Worse than a bad headline … is having to testify about your public failures before a legislative panel.
On June 6, 2018, executives of TSB Bank faced questioning by the UK Parliament’s influential Treasury Committee concerning what had been variously described as a “botched IT migration,” “a systems debacle,” and an “IT meltdown.”
They were summoned to answer questions from lawmakers about the bank’s failed attempt at migrating its IT systems and the spiralling problems that ensued, affecting millions of customers.
The inquiring MP’s concluded afterwards “The committee has lost confidence in [the bank chief executive’s] ability to provide a full and frank assessment of the problems at TSB, and to deal with them in the best interests of its customers. It is concerned that, if he continues in his position, this could damage trust not only in TSB, but in the retail banking sector as a whole.” That CEO was replaced within three months.
In 2015, after an ownership change, the bank began planning shifting 1.3 billion customer records to a platform built by their new owner. The changeover, which started on Friday, April 20th, was supposed to be completed over the weekend. However, by Monday morning, millions of customers were unable to use online or mobile banking and some were being given access to other people’s accounts.
When the initial cutover went wrong, developers who had access to the system began making live fixes to the production version. There appeared to be no contingency plan or option to revert back to the original platform. The resulting chaos continued for the best part of the following week, with customers locked out of their accounts for days.
The bank struggled to cope with an avalanche of customer complaints, creating a monumental backlog despite quadrupling its complaints team to 260 customer service personnel and reportedly seeking an additional doubling of so-called “complaint-wranglers.” Worse,the bank was overwhelmed at seeing 70 times the level of expected fraud attacks, well above the four times normally anticipated with this type of systems migration. Around 2,200 alerts had amounted to “actual attempts” at cyber fraud. 
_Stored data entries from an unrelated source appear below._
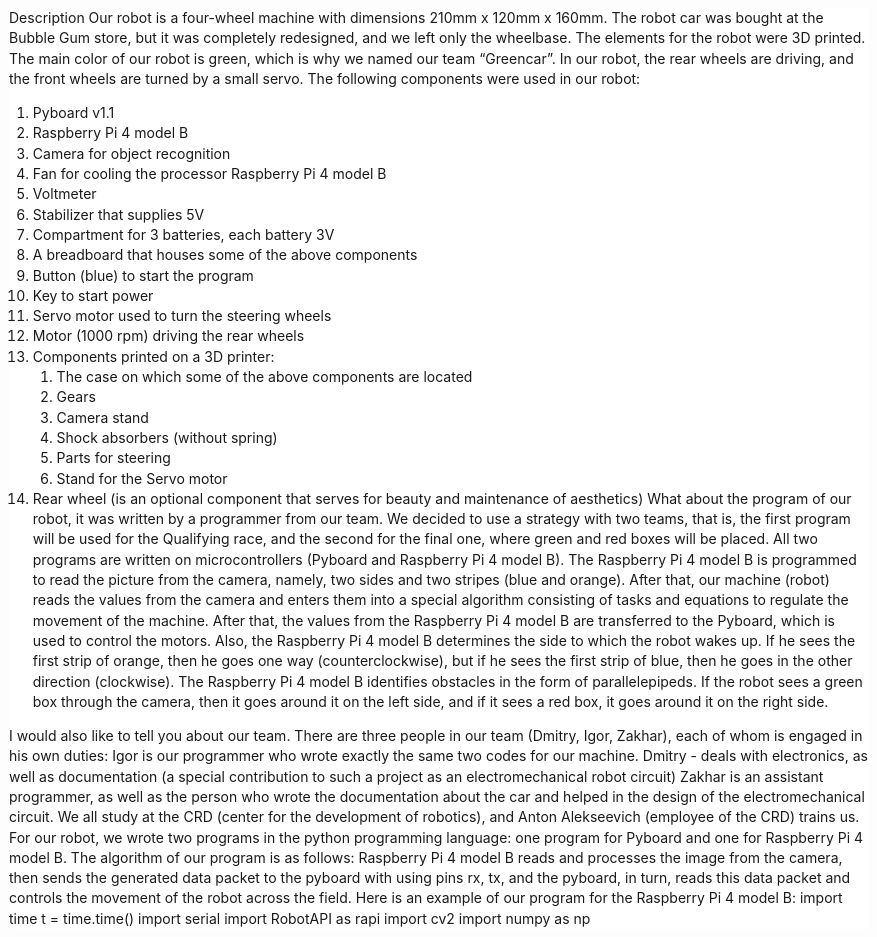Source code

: Description
Our robot is a four-wheel machine with dimensions 210mm x 120mm x 160mm. The robot car was bought at the Bubble Gum store, but it was completely redesigned, and we left only the wheelbase. The elements for the robot were 3D printed. The main color of our robot is green, which is why we named our team “Greencar”. In our robot, the rear wheels are driving, and the front wheels are turned by a small servo.
  The following components were used in our robot:
   1) Pyboard v1.1
   2) Raspberry Pi 4 model B
   3) Camera for object recognition
   4) Fan for cooling the processor Raspberry Pi 4 model B
   5) Voltmeter
   6) Stabilizer that supplies 5V
   7) Compartment for 3 batteries, each battery 3V
   8) A breadboard that houses some of the above components
   9) Button (blue) to start the program
   10) Key to start power
   11) Servo motor used to turn the steering wheels
   12) Motor (1000 rpm) driving the rear wheels
   13) Components printed on a 3D printer:
        1. The case on which some of the above components are located
        2. Gears
        3. Camera stand
        4. Shock absorbers (without spring)
        5. Parts for steering
        6. Stand for the Servo motor
   14) Rear wheel (is an optional component that serves for beauty and maintenance of aesthetics)
   What about the program of our robot, it was written by a programmer from our team.
We decided to use a strategy with two teams, that is, the first program will be used for the Qualifying race, and the second for the final one, where green and red boxes will be placed.
  All two programs are written on microcontrollers (Pyboard and Raspberry Pi 4 model B). The Raspberry Pi 4 model B is programmed to read the picture from the camera, namely, two sides and two stripes (blue and orange). After that, our machine (robot) reads the values from the camera and enters them into a special algorithm consisting of tasks and equations to regulate the movement of the machine. After that, the values from the Raspberry Pi 4 model B are transferred to the Pyboard, which is used to control the motors. Also, the Raspberry Pi 4 model B determines the side to which the robot wakes up. If he sees the first strip of orange, then he goes one way (counterclockwise), but if he sees the first strip of blue, then he goes in the other direction (clockwise). The Raspberry Pi 4 model B identifies obstacles in the form of parallelepipeds. If the robot sees a green box through the camera, then it goes around it on the left side, and if it sees a red box, it goes around it on the right side.

  
   I would also like to tell you about our team. There are three people in our team (Dmitry, Igor, Zakhar), each of whom is engaged in his own duties:
   Igor is our programmer who wrote exactly the same two codes for our machine.
   Dmitry - deals with electronics, as well as documentation (a special contribution to such a project as an electromechanical robot circuit)
   Zakhar is an assistant programmer, as well as the person who wrote the documentation about the car and helped in the design of the electromechanical circuit.
We all study at the CRD (center for the development of robotics), and Anton Alekseevich (employee of the CRD) trains us.
For our robot, we wrote two programs in the python programming language: one program for Pyboard and one for Raspberry Pi 4 model B. The algorithm of our program is as follows: Raspberry Pi 4 model B reads and processes the image from the camera, then sends the generated data packet to the pyboard with using pins rx, tx, and the pyboard, in turn, reads this data packet and controls the movement of the robot across the field.
Here is an example of our program for the Raspberry Pi 4 model B:
import time
t = time.time()
import serial
import RobotAPI as rapi
import cv2
import numpy as np
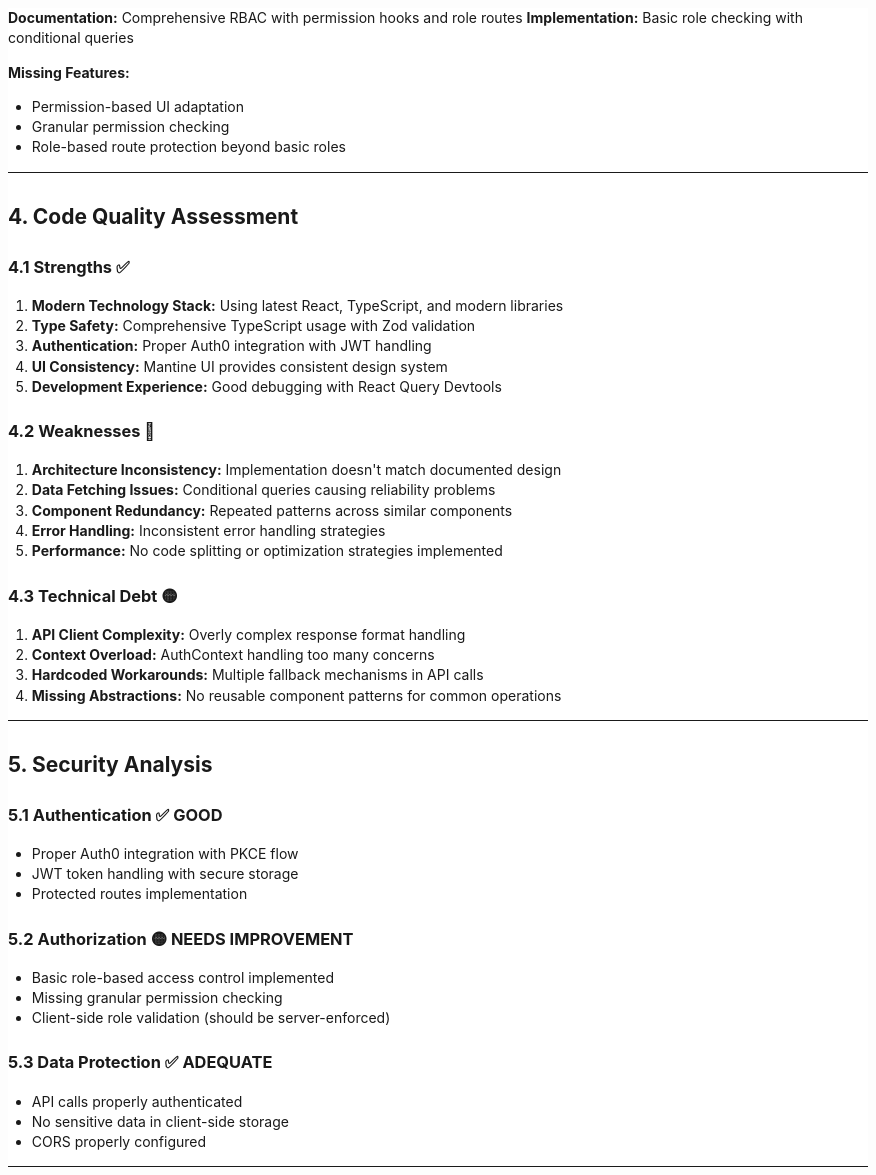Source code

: **Documentation:** Comprehensive RBAC with permission hooks and role routes
**Implementation:** Basic role checking with conditional queries

**Missing Features:**
- Permission-based UI adaptation
- Granular permission checking
- Role-based route protection beyond basic roles

---

## 4. Code Quality Assessment

### 4.1 Strengths ✅

1. **Modern Technology Stack:** Using latest React, TypeScript, and modern libraries
2. **Type Safety:** Comprehensive TypeScript usage with Zod validation
3. **Authentication:** Proper Auth0 integration with JWT handling
4. **UI Consistency:** Mantine UI provides consistent design system
5. **Development Experience:** Good debugging with React Query Devtools

### 4.2 Weaknesses 🔴

1. **Architecture Inconsistency:** Implementation doesn't match documented design
2. **Data Fetching Issues:** Conditional queries causing reliability problems
3. **Component Redundancy:** Repeated patterns across similar components
4. **Error Handling:** Inconsistent error handling strategies
5. **Performance:** No code splitting or optimization strategies implemented

### 4.3 Technical Debt 🟡

1. **API Client Complexity:** Overly complex response format handling
2. **Context Overload:** AuthContext handling too many concerns
3. **Hardcoded Workarounds:** Multiple fallback mechanisms in API calls
4. **Missing Abstractions:** No reusable component patterns for common operations

---

## 5. Security Analysis

### 5.1 Authentication ✅ **GOOD**
- Proper Auth0 integration with PKCE flow
- JWT token handling with secure storage
- Protected routes implementation

### 5.2 Authorization 🟡 **NEEDS IMPROVEMENT**
- Basic role-based access control implemented
- Missing granular permission checking
- Client-side role validation (should be server-enforced)

### 5.3 Data Protection ✅ **ADEQUATE**
- API calls properly authenticated
- No sensitive data in client-side storage
- CORS properly configured

---
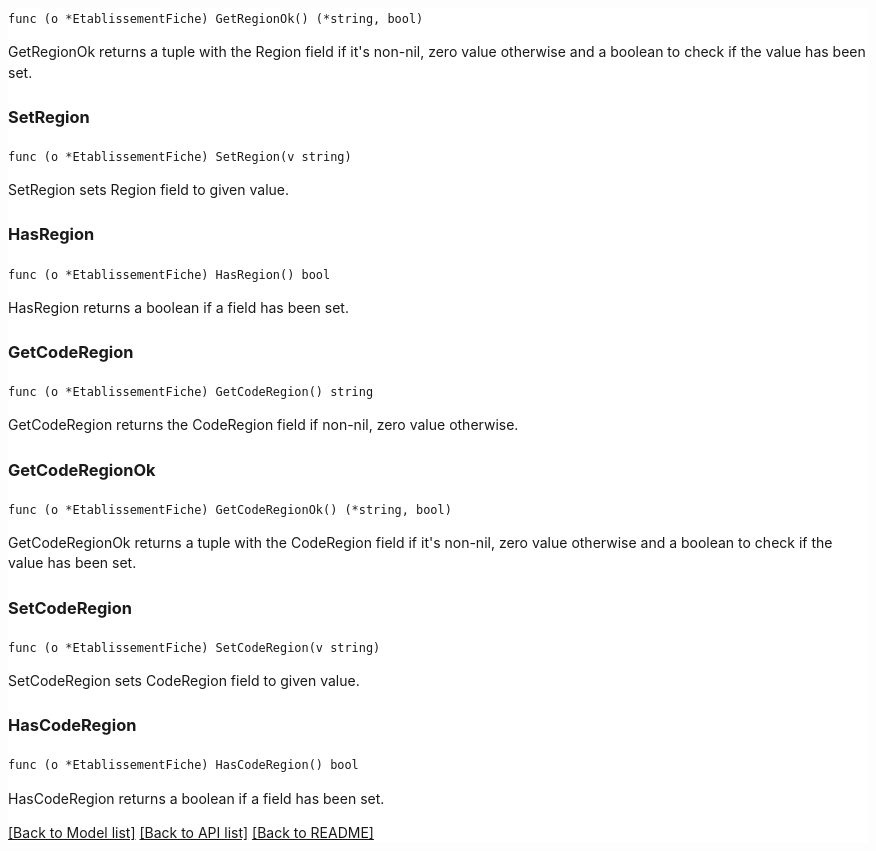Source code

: `func (o *EtablissementFiche) GetRegionOk() (*string, bool)`

GetRegionOk returns a tuple with the Region field if it's non-nil, zero value otherwise
and a boolean to check if the value has been set.

### SetRegion

`func (o *EtablissementFiche) SetRegion(v string)`

SetRegion sets Region field to given value.

### HasRegion

`func (o *EtablissementFiche) HasRegion() bool`

HasRegion returns a boolean if a field has been set.

### GetCodeRegion

`func (o *EtablissementFiche) GetCodeRegion() string`

GetCodeRegion returns the CodeRegion field if non-nil, zero value otherwise.

### GetCodeRegionOk

`func (o *EtablissementFiche) GetCodeRegionOk() (*string, bool)`

GetCodeRegionOk returns a tuple with the CodeRegion field if it's non-nil, zero value otherwise
and a boolean to check if the value has been set.

### SetCodeRegion

`func (o *EtablissementFiche) SetCodeRegion(v string)`

SetCodeRegion sets CodeRegion field to given value.

### HasCodeRegion

`func (o *EtablissementFiche) HasCodeRegion() bool`

HasCodeRegion returns a boolean if a field has been set.


[[Back to Model list]](../README.md#documentation-for-models) [[Back to API list]](../README.md#documentation-for-api-endpoints) [[Back to README]](../README.md)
Had inadequate testing let everyone down? In his testimony, the CEO alluded to their unit, integration, and volume tests but admitted, “What happened after the migration… clearly showed those tests were misleading.” 
The mechanics seemed reasonable: nine migration acceptance cycles where the extracted data from the legacy system was put it into the new one, as well as five dress rehearsals for the changeover weekend.
However, concerns were expressed that business pressures might have accelerated the system transfer to be conducted without adequate scrutiny. Certainly most traditional development projects relegate testing late and provide too few resources and not enough slack time to respond to test findings.
Subsequent analysis  questioned whether TSB had progressed carefully enough in validating each phase of the designed transition to ensure success before moving on to the next. Smaller-scale proof-of-concept testing with limited test accounts seemed lacking. It was also clear that early live support was not present, shown by the lack of sufficient high-skilled staff available immediately after such a challenging data transfer.
Adequate testing expands its range beyond so-called “happy path” conditions, where all works well. Testing should reveal not only whether systems might fail but also how well they can recover from those failures. Planning for disaster recovery is a fundamental business practice. Evaluating that recovery ought also to be seen as a fundamental testing practice.
Testing – and subsequent improvement – of the banks’s disaster recovery plans might well have reduced the scale of this particular disaster.